The algorithm relies on two key properties:
- We don’t decrease the (conditional) expectation of \(M\) by conditioning on the assignment that maximizes the conditional expectation.
- We can compute the conditional expectation ’efficiently'.
Increasing expectation
Our random assignment process used to compute the expected value tells us that: \[\mathbb{E}[M|l_1=\alpha_1, …, l_{i-1}=\alpha_{i-1}] = \\ \frac{1}{2} \mathbb{E}[M|l_1=\alpha_1, …, l_{i-1}=\alpha_{i-1}, l_i=0] + \frac{1}{2} \mathbb{E}[M|l_1=\alpha_1, …, l_{i-1}=\alpha_{i-1}, l_i=1]\]
\[ \Rightarrow max(\mathbb{E}[M|l_1=\alpha_1, …, l_{i-1}=\alpha_{i-1}, l_i=0], \mathbb{E}[M|l_1=\alpha_1, …, l_{i-1}=\alpha_{i-1}, l_i=1]) \\ \geq \mathbb{E}[M|l_1=\alpha_1, …, l_{i-1}=\alpha_{i-1}] \]
Therefore we know that iteratively setting literals to the truth value maximizing the conditional expectation will always give us \(\mathbb{E}[M]|l=\alpha] \geq \mathbb{E}[M] = \frac{7}{8}m\).
Cost of computing conditional expectation
Given assignments \(l_1 = \alpha_1, \dots, l_i = \alpha_i\), computing \(\mathbb{E}[M|l_1 = \alpha_1, \dots, l_i = \alpha_i]\) is actually pretty easy. We go clause by clause, each containing 3 literals and hence requiring \(\mathcal{O}(1)\) time. If all literals of a clause are determined, we check whether the clause is satisfied or not and accordingly count it as 0 or 1. If some of the literals are set, we add the probability of it being satisfied, e.g. \(\Pr[False \vee l_{i+1} \vee \neg l_{i+2}] = 1 - \frac{1}{4} = \frac{3}{4}\). All clauses that have no determined literals keep their expected satisfaction of \(\frac{7}{8}\).

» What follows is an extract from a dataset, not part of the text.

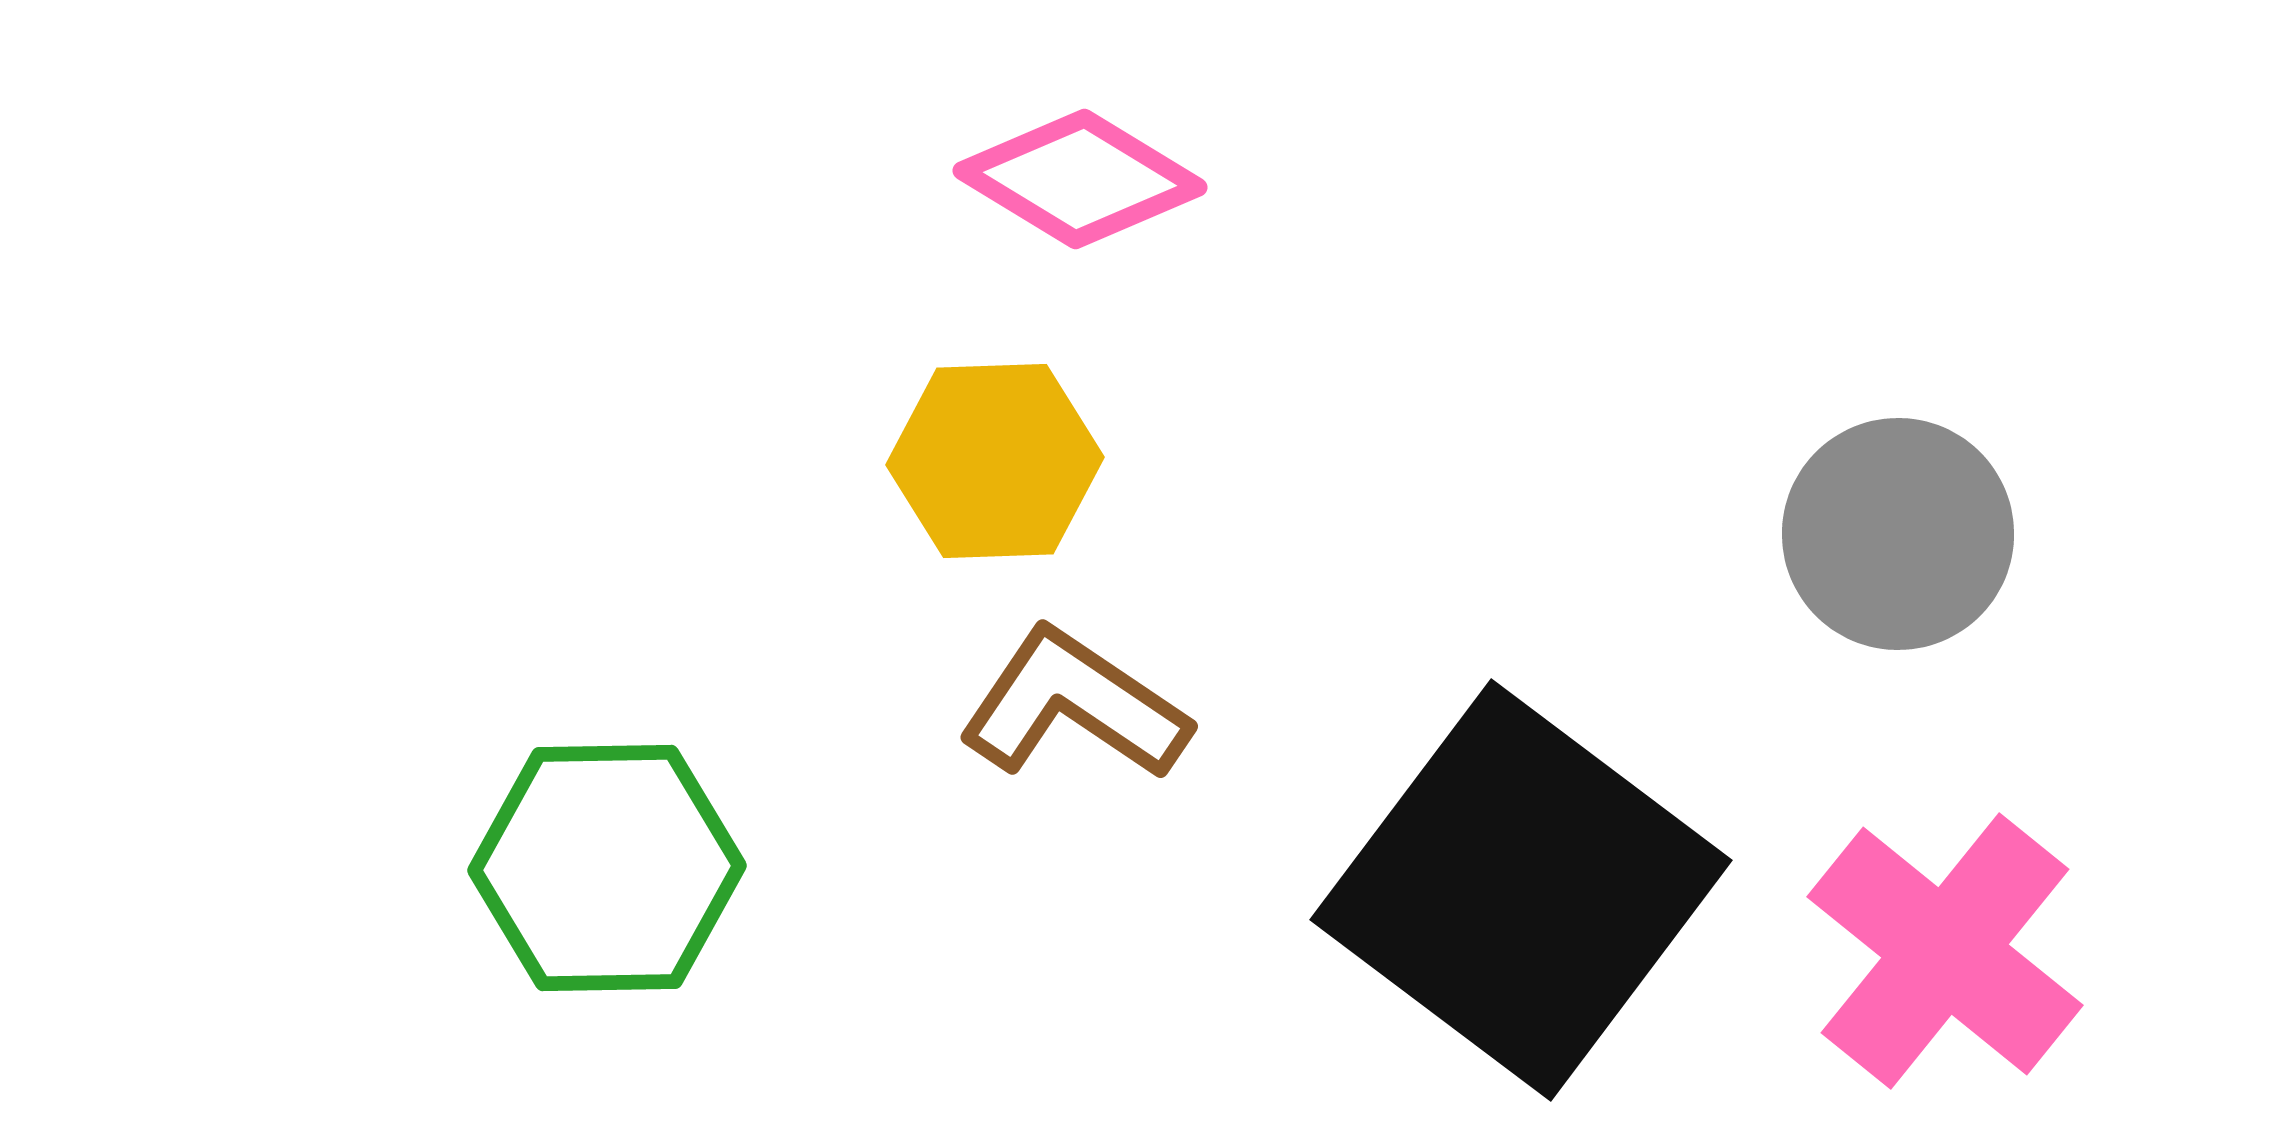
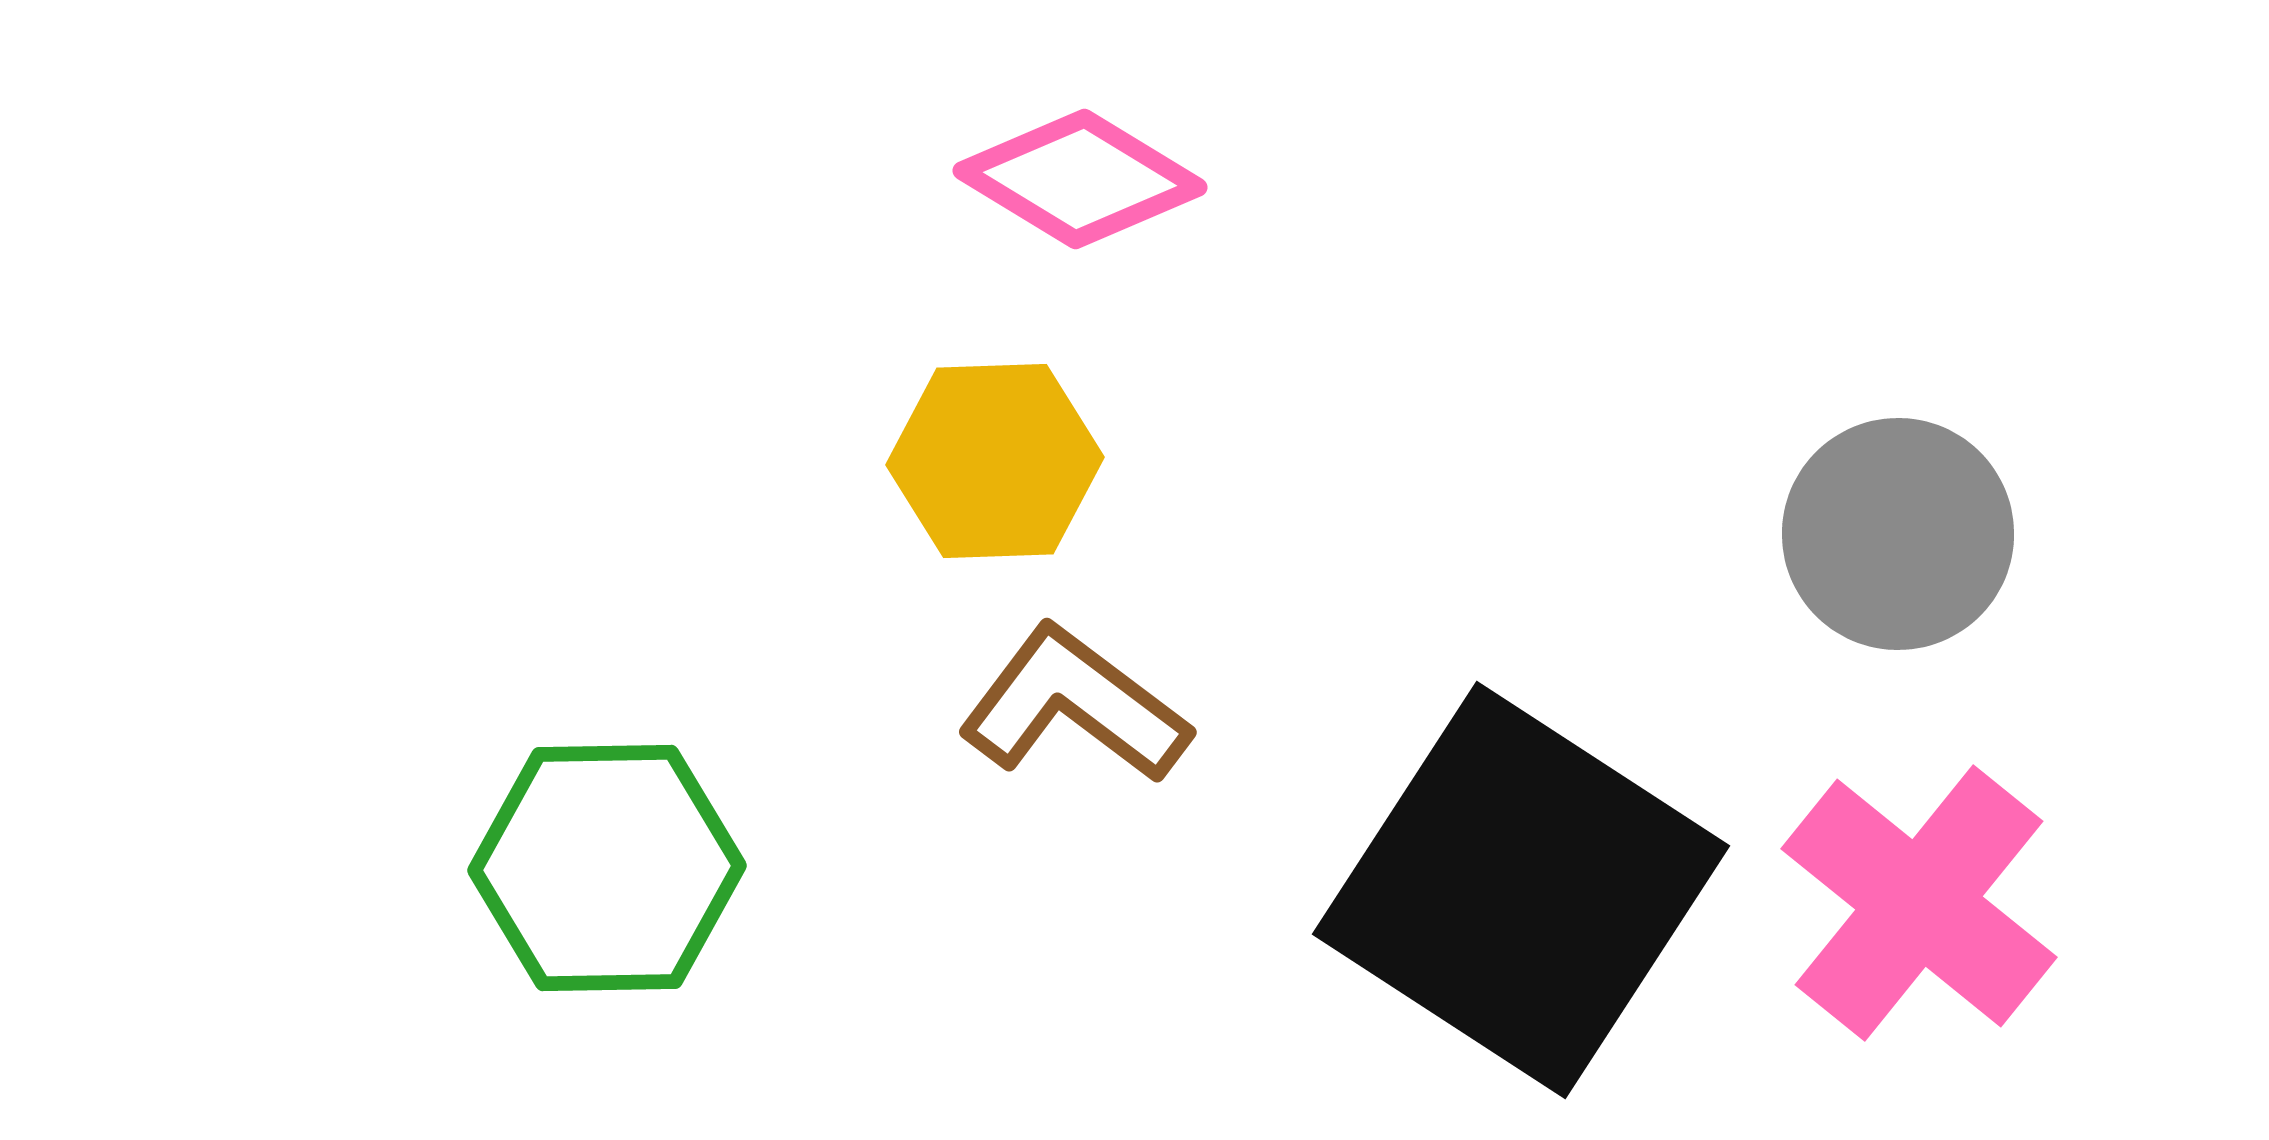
brown L-shape: rotated 3 degrees clockwise
black square: rotated 4 degrees counterclockwise
pink cross: moved 26 px left, 48 px up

Hence computing one conditional expectation takes us \(\mathcal{O}(m\cdot 1)\) time.
Bringing it together
Aforementioned properties can now directly be turned into a deterministic greedy algorithm.
for i = 1 to n:
M_0 = E[M|l_1 = a_1, ... ,l_i-1 = a_i-1, l_i = 0]
M_1 = E[M|l_1 = a_1, ... ,l_i-1 = a_i-1, l_i = 1]
if M_0 >= M_1:
a_i = 0
else:
a_i = 1
return a_1, ..., a_n
We obtain a literal assignment satisfying at least \(\frac{7}{8}\) of the clauses in \(\mathcal{O}(mn)\) time.
Closing notes
Håstad showed that finding a polynomial time algorithm satisfying more than \(\frac{7}{8}\) of the clauses for satisfiable formulas is impossible, unless… well unless \(\mathcal{P} = \mathcal{NP}\). Hence, given that the latter does not hold and a polynomial time constraint, this elegant algorithm is optimal with respect to fulfilling as many clauses as possible.
I discovered this through Angelika Steger’s graduate course Randomized Algorithms and Probabilistic Methods at ETH. It is among the top three courses I have attended during all of my studies.